Lorsque je découvris, très jeune, ce poème de Rimbaud, je me dis, "mais non, le A n'est pas noir, mais rouge !", et je compris que tout le monde ne percevait pas les lettres de la même couleur que moi.

Quelques années plus tard, j'appris même que tout le monde n'associait pas de couleurs aux lettres.

Et pourtant, pour moi, c'est une évidence ; c'est même l'une des raisons pour lesquelles il m'est si difficile d'entendre mon prénom : si criard, si vif ! Le "a" rouge sang chaud, et sa majuscule sang bruni ; le "e" noir, le "u" jaune orangé, le "i" jaune vif, deux "n" vaguement gris vert... Toute une cacophonie de couleurs ! Dire mon nom, c'est le hurler. Mon nom est une violence visuelle.

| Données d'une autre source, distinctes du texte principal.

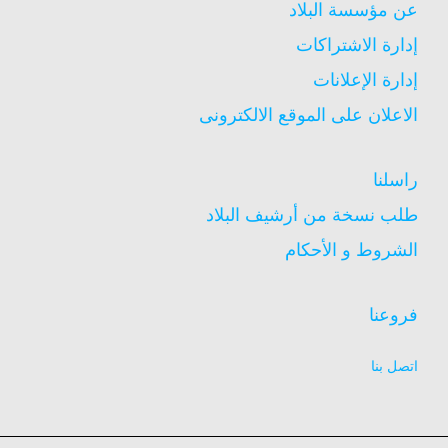
عن مؤسسة البلاد
إدارة الاشتراكات
إدارة الإعلانات
الاعلان على الموقع الالكترونى
راسلنا
طلب نسخة من أرشيف البلاد
الشروط و الأحكام
فروعنا
اتصل بنا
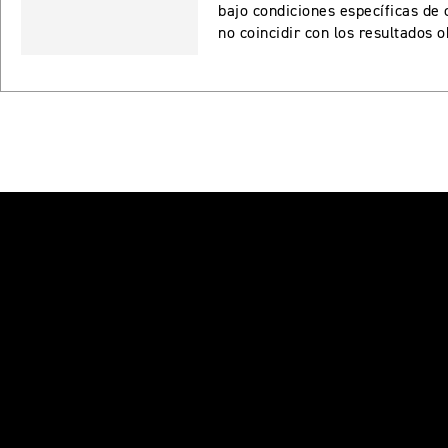
bajo condiciones específicas de
no coincidir con los resultados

Ai-je précisé qu'il existait plusieurs types de synesthésies ? Le jaune aigu m'assaille les oreilles de son cri perçant ; les graves "a" et les silences "e" noirs se combattent en une diphonie discordante.

Je ressens mon prénom comme une agression.

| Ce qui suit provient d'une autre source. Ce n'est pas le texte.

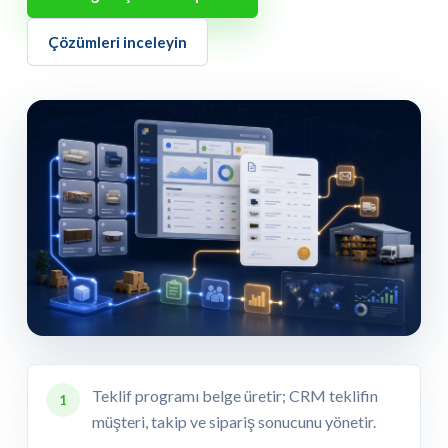
Çözümleri inceleyin
Teklif programı belge üretir; CRM teklifin
1
müşteri, takip ve sipariş sonucunu yönetir.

Certes avec ses dix lettres et son trait d'union il m'a permis d'apprendre à écrire la moitié de l'alphabet alors que les autres gribouillaient à peine les six jolies lettres de "Claire", mais l'entendre provoque chez moi une douleur physique.

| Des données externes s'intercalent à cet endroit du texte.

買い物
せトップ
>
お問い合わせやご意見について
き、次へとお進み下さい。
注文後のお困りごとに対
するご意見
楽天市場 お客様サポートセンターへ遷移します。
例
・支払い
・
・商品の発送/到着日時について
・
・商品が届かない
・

Si vous voulez me mettre en colère sans raison, prononcez correctement mon nom.

Cela dit, la synesthésie n'a pas que du mauvais, au contraire. Le "a" d'une feuille n'est pas seulement rouge : il est rouge comme le sang éclaboussant l'intérieur d'une petite pièce sombre à carreaux gris et blancs. Le "e" me fait songer à un arbre noir, aux feuilles, au ciel d'hiver et à des nids d'oiseaux. Le "i" est un bonhomme qui m'inspire la méfiance, ou l'archet d'un violon glissant sur son corps de bois verni.

Les possibilités sont aussi infinies que leurs combinaisons.

Comprenons-nous bien : sur une page blanche, les mots me semblent aussi noirs qu'à vous. Mais lorsque je les lis, et parce que je les lis "à voix haute dans ma tête", parce que je les entends, mon cerveau convertit ces sons. Les musiques sont des tableaux pour moi, des ambiances, les lieux ; les meilleurees ont des histoires (mais ça, vous le saviez déjà).

Toutes les lettres n'ont pas de couleurs, mais toutes ont une sensation. Il en va de même pour les chiffres -et ainsi je confonds souvent le vert des 4 et des 7, le rouge des 3, des 6, des 8 aux nuances subtiles.

Les chiffres, les lettres ont une histoire : le 1, petit et nerveux, se méfie des autres ; le 2 vogue calme et bleu sur un immense lac ; le 3 m'inspire la méfiance des ruelles mal éclairées ; le 6 est comme une flamme sauvage et libérée, le 8 un violoncelle à voix grave, ainsi qu'une femme magique et plantureuse ; le 9 à chapeau noir et manteau d'ombre me fait peur ; le 0 n'a rien demandé.

A quoi ressemble l'esprit des gens sans tout cela ? Sans sons, sans couleurs, sans personnalité ni voix ; à quoi ressemble le monde lorsqu'un mot n'est qu'un mot, et un nombre une suite de chiffres ?

Les mots sont vivants pour moi. Qu'est-ce que vivre dans un monde où ils n'essaient pas de communiquer autrement que par l'évidence de leur signifié ?

Ne me dites pas que les gens se ressemblent, que les gens peuvent s'entendre ou s'accorder en idées : ils peuvent se mettre d'accord sur un sens commun, se diriger vers une même flamme dans le noir, mais personne ne lui prête la même signification et ne la comprend de la même manière, car notre différence commence à la perception.